§ RECORDS FOR THE EXERCISE:

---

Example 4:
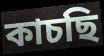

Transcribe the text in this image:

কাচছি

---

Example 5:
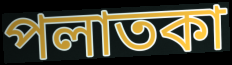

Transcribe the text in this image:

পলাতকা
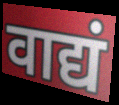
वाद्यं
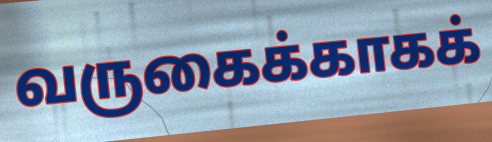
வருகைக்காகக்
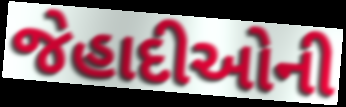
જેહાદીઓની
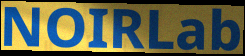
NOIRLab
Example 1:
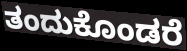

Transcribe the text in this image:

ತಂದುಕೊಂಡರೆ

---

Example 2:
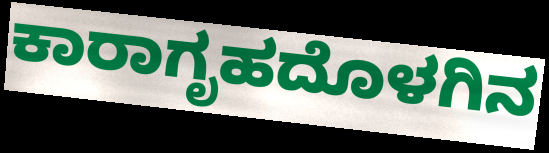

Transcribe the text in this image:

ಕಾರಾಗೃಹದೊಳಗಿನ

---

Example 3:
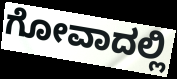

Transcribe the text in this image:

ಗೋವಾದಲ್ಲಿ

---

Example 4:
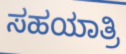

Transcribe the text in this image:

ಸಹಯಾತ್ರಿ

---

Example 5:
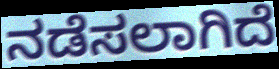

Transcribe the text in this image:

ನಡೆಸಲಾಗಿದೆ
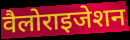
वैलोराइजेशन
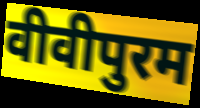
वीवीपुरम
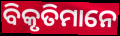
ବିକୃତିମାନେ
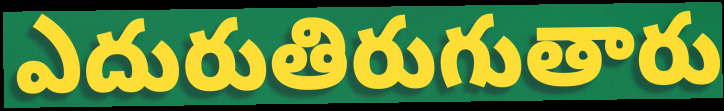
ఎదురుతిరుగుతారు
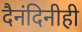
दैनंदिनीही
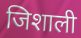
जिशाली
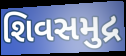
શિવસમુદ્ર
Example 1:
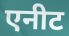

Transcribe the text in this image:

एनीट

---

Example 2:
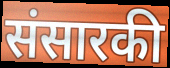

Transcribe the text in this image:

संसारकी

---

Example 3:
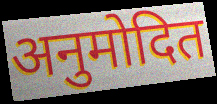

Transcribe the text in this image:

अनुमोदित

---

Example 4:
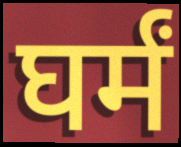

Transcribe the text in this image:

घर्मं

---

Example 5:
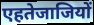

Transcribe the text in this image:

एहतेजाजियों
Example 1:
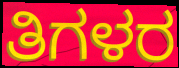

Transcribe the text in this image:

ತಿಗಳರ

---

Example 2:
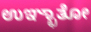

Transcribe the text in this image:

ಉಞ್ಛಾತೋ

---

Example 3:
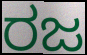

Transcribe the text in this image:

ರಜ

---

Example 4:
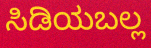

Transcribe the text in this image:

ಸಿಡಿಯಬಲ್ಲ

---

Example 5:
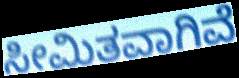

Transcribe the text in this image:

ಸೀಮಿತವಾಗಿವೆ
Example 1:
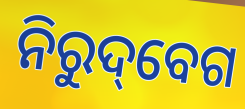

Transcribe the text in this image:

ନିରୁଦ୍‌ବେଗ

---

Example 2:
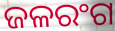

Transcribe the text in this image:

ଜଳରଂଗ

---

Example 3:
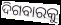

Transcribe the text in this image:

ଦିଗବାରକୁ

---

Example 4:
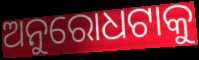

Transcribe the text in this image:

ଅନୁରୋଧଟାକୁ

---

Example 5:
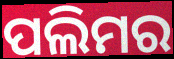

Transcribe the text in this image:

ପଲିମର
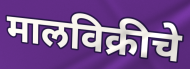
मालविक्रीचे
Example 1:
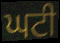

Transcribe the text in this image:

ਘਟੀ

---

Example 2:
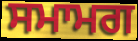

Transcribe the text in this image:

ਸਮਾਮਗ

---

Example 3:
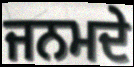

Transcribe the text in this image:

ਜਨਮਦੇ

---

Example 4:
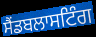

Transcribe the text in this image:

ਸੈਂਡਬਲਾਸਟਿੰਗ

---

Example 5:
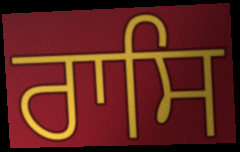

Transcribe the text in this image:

§ SET PROBLEM:
Change "Transcribe" to "Copy" wherever it occurs in the rows above, leaving everything else the same, and give all the rows again. Leave the pictures out of your answer.

§ RESULT FOR THIS TASK:
---

Example 4:

Copy the text in this image:

কাচছি

---

Example 5:

Copy the text in this image:

পলাতকা
वाद्यं
வருகைக்காகக்
જેહાદીઓની
NOIRLab
Example 1:

Copy the text in this image:

ತಂದುಕೊಂಡರೆ

---

Example 2:

Copy the text in this image:

ಕಾರಾಗೃಹದೊಳಗಿನ

---

Example 3:

Copy the text in this image:

ಗೋವಾದಲ್ಲಿ

---

Example 4:

Copy the text in this image:

ಸಹಯಾತ್ರಿ

---

Example 5:

Copy the text in this image:

ನಡೆಸಲಾಗಿದೆ
वैलोराइजेशन
वीवीपुरम
ବିକୃତିମାନେ
ఎదురుతిరుగుతారు
दैनंदिनीही
जिशाली
શિવસમુદ્ર
Example 1:

Copy the text in this image:

एनीट

---

Example 2:

Copy the text in this image:

संसारकी

---

Example 3:

Copy the text in this image:

अनुमोदित

---

Example 4:

Copy the text in this image:

घर्मं

---

Example 5:

Copy the text in this image:

एहतेजाजियों
Example 1:

Copy the text in this image:

ತಿಗಳರ

---

Example 2:

Copy the text in this image:

ಉಞ್ಛಾತೋ

---

Example 3:

Copy the text in this image:

ರಜ

---

Example 4:

Copy the text in this image:

ಸಿಡಿಯಬಲ್ಲ

---

Example 5:

Copy the text in this image:

ಸೀಮಿತವಾಗಿವೆ
Example 1:

Copy the text in this image:

ନିରୁଦ୍‌ବେଗ

---

Example 2:

Copy the text in this image:

ଜଳରଂଗ

---

Example 3:

Copy the text in this image:

ଦିଗବାରକୁ

---

Example 4:

Copy the text in this image:

ଅନୁରୋଧଟାକୁ

---

Example 5:

Copy the text in this image:

ପଲିମର
मालविक्रीचे
Example 1:

Copy the text in this image:

ਘਟੀ

---

Example 2:

Copy the text in this image:

ਸਮਾਮਗ

---

Example 3:

Copy the text in this image:

ਜਨਮਦੇ

---

Example 4:

Copy the text in this image:

ਸੈਂਡਬਲਾਸਟਿੰਗ

---

Example 5:

Copy the text in this image:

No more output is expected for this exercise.